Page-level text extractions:
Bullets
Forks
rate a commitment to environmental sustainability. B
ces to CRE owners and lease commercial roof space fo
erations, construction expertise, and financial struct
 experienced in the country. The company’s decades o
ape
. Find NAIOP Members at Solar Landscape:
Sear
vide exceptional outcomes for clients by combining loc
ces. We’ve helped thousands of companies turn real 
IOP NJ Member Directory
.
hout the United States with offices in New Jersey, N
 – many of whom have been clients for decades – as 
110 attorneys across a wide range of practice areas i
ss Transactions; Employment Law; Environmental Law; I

Description of the task - Search the records for the string "decades" and, wherever a line contains it, please copy that line.

Output for this task -
 experienced in the country. The company’s decades o
 – many of whom have been clients for decades – as 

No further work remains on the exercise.